— Data shown —
======

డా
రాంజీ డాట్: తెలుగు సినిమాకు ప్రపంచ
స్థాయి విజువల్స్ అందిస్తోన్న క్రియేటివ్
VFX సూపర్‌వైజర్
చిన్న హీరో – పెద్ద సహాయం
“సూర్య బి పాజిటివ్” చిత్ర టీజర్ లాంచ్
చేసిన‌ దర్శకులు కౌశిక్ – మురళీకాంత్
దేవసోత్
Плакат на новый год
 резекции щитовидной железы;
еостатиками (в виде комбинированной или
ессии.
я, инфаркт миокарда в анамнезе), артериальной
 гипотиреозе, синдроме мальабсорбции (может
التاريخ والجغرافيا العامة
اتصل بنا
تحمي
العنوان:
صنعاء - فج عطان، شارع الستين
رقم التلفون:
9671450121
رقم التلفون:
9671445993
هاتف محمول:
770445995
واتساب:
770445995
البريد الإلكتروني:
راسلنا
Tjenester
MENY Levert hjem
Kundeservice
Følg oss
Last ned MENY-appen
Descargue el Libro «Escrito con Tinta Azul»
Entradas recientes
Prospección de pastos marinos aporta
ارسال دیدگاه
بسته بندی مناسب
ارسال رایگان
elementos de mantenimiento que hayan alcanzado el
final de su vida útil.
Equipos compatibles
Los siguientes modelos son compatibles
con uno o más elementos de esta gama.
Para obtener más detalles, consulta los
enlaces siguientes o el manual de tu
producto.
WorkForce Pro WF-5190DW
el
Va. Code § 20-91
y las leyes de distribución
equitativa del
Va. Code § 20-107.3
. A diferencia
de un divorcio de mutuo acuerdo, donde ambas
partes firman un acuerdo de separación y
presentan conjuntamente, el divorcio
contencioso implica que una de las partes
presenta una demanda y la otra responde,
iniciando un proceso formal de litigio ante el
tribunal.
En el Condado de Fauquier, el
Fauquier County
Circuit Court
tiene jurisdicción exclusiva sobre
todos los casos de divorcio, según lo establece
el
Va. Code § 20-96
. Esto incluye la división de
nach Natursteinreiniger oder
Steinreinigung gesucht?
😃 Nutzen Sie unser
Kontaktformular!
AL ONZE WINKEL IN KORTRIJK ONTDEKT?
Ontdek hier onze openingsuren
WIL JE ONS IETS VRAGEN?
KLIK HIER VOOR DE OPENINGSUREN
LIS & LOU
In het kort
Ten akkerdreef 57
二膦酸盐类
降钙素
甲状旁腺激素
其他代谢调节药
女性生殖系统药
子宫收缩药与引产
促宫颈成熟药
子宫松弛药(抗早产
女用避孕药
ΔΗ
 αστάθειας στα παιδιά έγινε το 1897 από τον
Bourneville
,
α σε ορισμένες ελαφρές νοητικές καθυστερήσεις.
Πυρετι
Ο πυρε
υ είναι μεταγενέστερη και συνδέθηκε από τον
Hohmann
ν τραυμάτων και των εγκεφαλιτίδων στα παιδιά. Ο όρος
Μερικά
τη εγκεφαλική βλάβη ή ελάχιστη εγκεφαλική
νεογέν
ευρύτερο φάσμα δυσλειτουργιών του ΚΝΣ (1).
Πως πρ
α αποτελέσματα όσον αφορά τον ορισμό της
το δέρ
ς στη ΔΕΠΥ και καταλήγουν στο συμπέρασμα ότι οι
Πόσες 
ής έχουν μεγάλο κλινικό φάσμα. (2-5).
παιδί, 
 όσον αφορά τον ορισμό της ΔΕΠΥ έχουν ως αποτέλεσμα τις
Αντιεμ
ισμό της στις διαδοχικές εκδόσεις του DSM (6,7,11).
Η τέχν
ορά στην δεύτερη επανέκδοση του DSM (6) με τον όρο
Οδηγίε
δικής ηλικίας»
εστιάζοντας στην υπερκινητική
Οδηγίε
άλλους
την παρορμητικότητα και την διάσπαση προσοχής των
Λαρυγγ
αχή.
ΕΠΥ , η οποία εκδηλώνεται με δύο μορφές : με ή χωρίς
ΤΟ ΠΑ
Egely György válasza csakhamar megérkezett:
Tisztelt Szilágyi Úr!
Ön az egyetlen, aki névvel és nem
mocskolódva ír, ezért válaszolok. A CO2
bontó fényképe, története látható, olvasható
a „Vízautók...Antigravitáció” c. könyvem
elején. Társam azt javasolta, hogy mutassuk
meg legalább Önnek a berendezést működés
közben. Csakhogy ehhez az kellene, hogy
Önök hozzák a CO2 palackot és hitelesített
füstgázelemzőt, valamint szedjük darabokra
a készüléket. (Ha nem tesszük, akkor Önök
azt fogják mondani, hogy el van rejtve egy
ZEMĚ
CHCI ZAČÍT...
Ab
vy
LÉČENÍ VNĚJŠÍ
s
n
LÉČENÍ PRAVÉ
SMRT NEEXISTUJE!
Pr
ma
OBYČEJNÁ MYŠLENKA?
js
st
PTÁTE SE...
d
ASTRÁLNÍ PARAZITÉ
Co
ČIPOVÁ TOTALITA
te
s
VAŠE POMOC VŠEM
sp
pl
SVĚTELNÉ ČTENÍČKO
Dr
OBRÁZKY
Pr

======

— Aim of the task —
Note how many lines of the material contain the string "Önök". Then report that number by itself.

— Reply —
2